1. A secondary ion mass spectrometer comprising: a high speed primary beam source oriented to irradiate a sample with a high speed primary beam; a mass-separating means for discriminating secondary ions emitted from the sample; an ion separator arranged downstream of said mass-separating means and including a plurality of metal electrodes extending parallel to each other, and an electrostatic shield surrounding said metal electrodes, said shield having an ion entering hole facing said mass-separating means and ion exiting holes; a power supply connected to said electrodes to supply the electrodes with positive and negative voltages, whereby the electrodes will separate the discriminated secondary ions into positive and negative secondary ions; and an ion-current converting means for converting the positive and negative secondary ions coming out of said exiting holes to currents corresponding to the quantities of the respective secondary ions.

2. A secondary ion mass spectrometer according to claim 1, wherein the number of said metal electrodes is four, said metal electrodes are disposed at four apices of a rectangle, and said power source applies a positive voltage to two electrodes located on one diagonal of said rectangle and a negative charge to the remaining two electrodes located on the other diagonal.

3. A secondary ion mass spectrometer according to claim 2, wherein said ion-current converting means comprises secondary electron multipliers.

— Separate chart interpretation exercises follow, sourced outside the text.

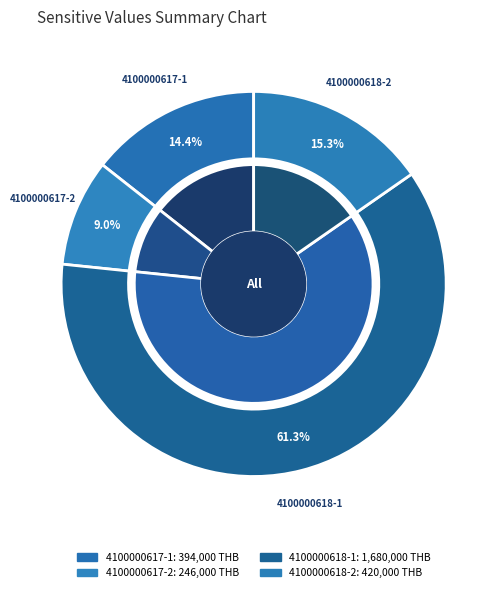

True or false: 4100000617-1 accounts for 14% of the total.

True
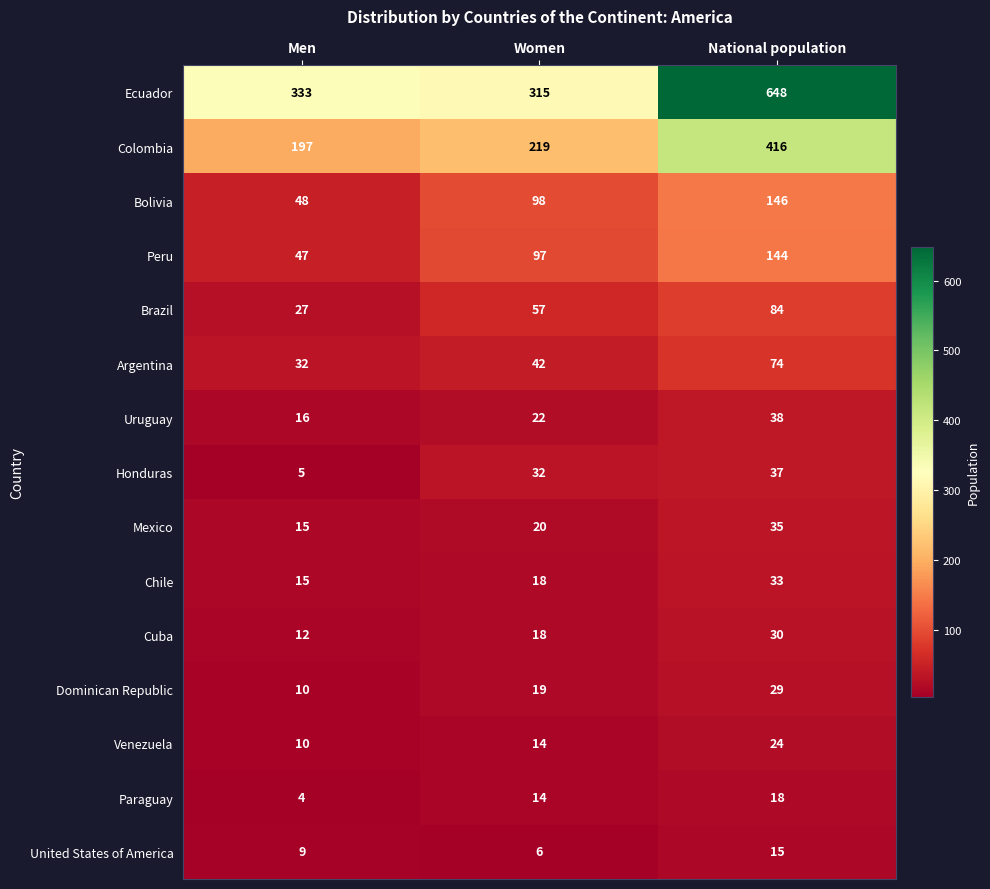

List the labels in order of Mexico value, smallest first.

Men, Women, National population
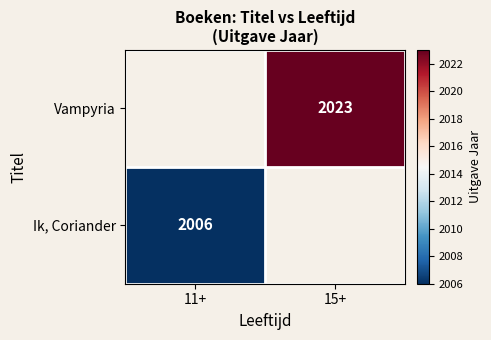

How many distinct data groups are displayed?

2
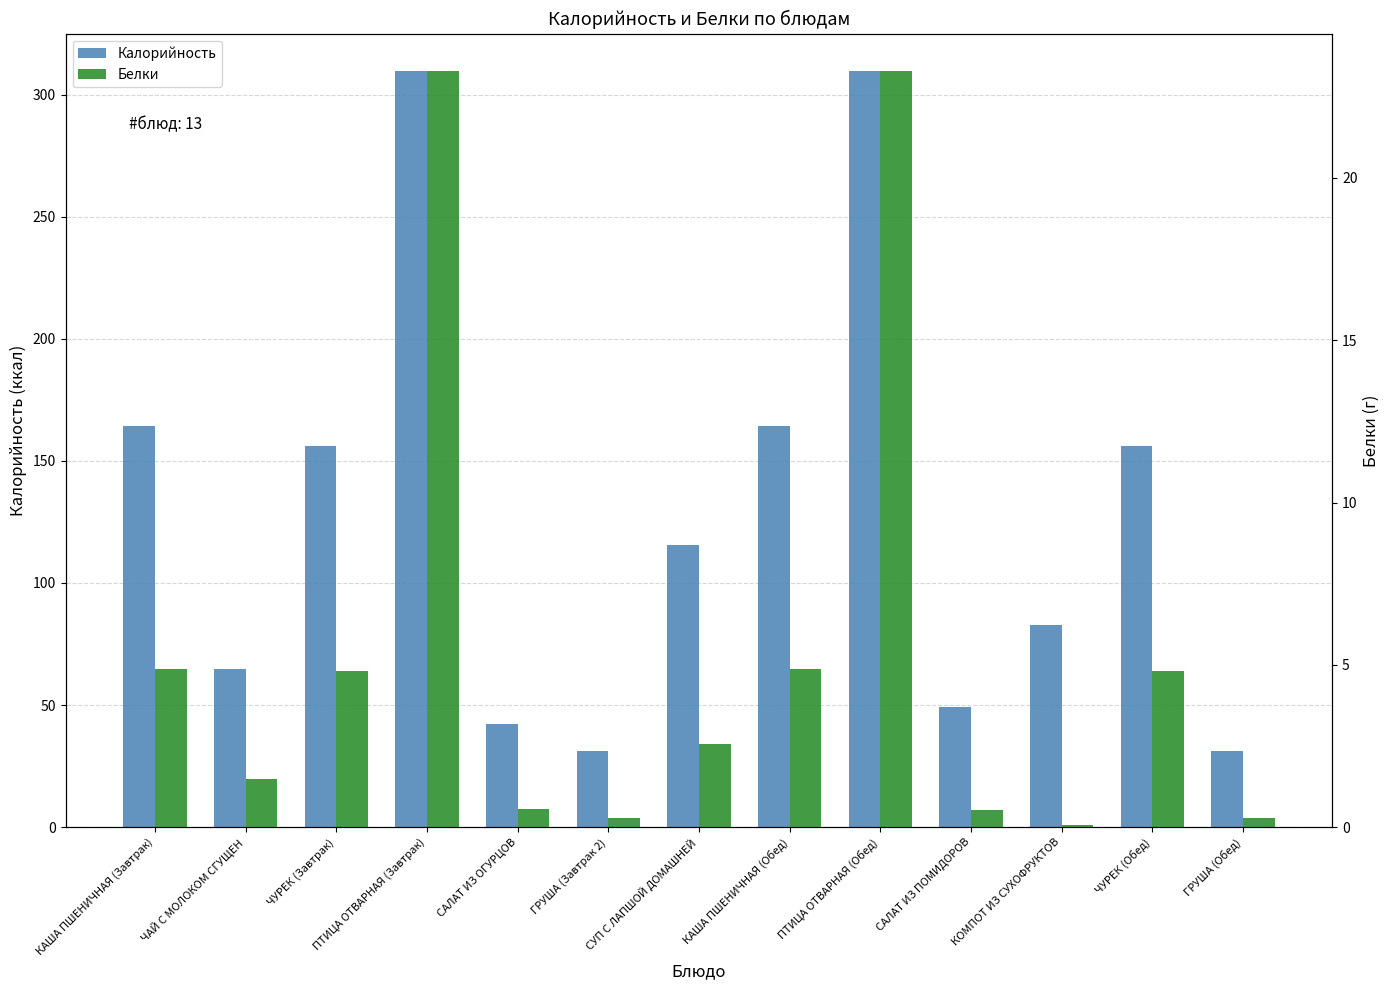

What is the label of the 7th bar from the left?

СУП С ЛАПШОЙ ДОМАШНЕЙ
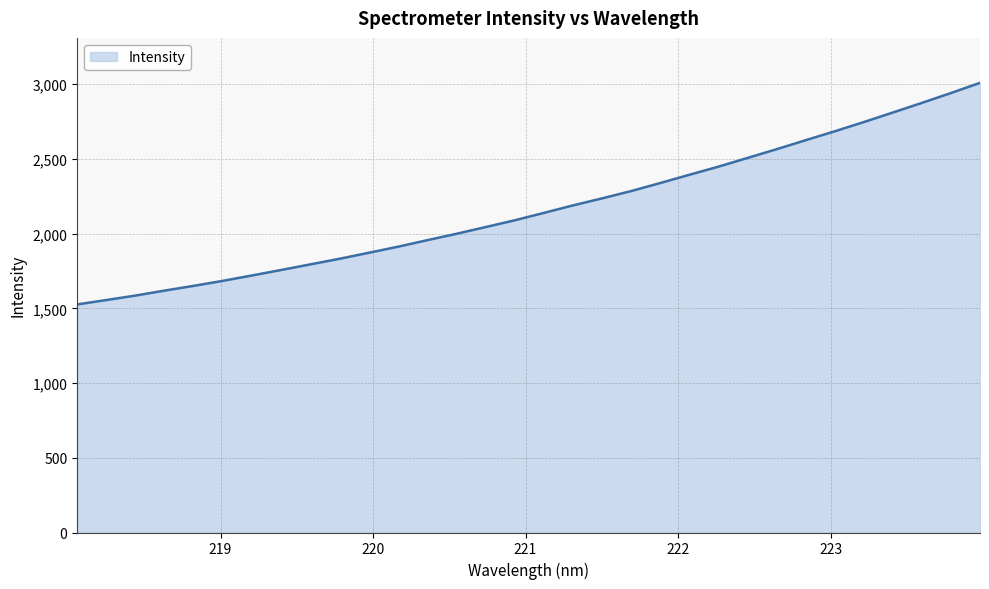

What is the average value?

2168.4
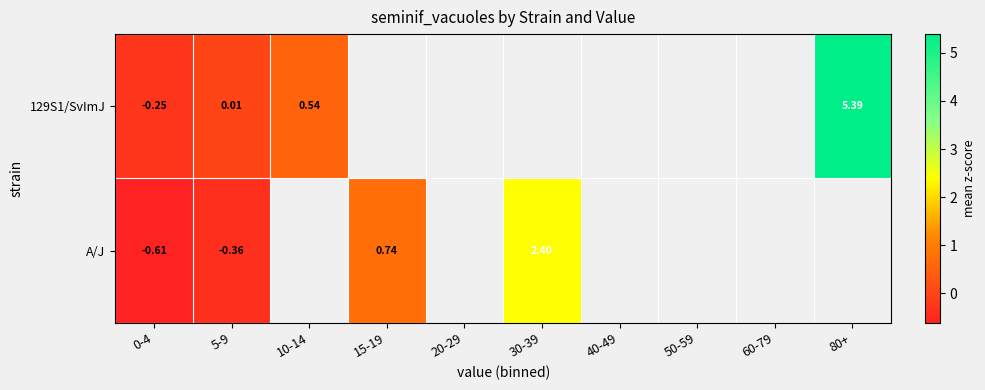

What is the lowest value of the 129S1/SvImJ series?

-0.2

4. A secondary ion mass spectrometer according to claim 2, wherein said ion-current converting means comprises Faraday cups.

5. A secondary ion mass spectrometer according to claim 1, wherein the number of said metal electrodes is two, and said power source applies a positive voltage to one of said metal electrodes and a negative voltage to the other electrode.

6. A secondary ion mass spectrometer according to claim 5, wherein said ion-current converting means comprises secondary electron multipliers.

7. A secondary ion mass spectrometer according to claim 5, wherein said ion-current converting means comprises Faraday cups.

8. A secondary ion spectrometer comprising: a mass-separating means for discriminating secondary ions emitted from a sample when said sample is irradiated with a high speed primary beam; an electrode group disposed downstream of said mass-separating means so as to receive the discriminated secondary ions, said electron group including a plurality of electrodes; a power source connected to said electron group so as to apply a positive voltage to an electrode of the electrode group and a negative voltage to another electrode of the electrode group; and an electrostatic shield surrounding said electrode group, said electrostatic shield having a secondary ion entering hole through which the secondary ions discriminated by said mass-separating pass and secondary ion exiting holes through which positive and negative secondary ions separated from one another by said electrode group pass, respectively, to the outside of said shield.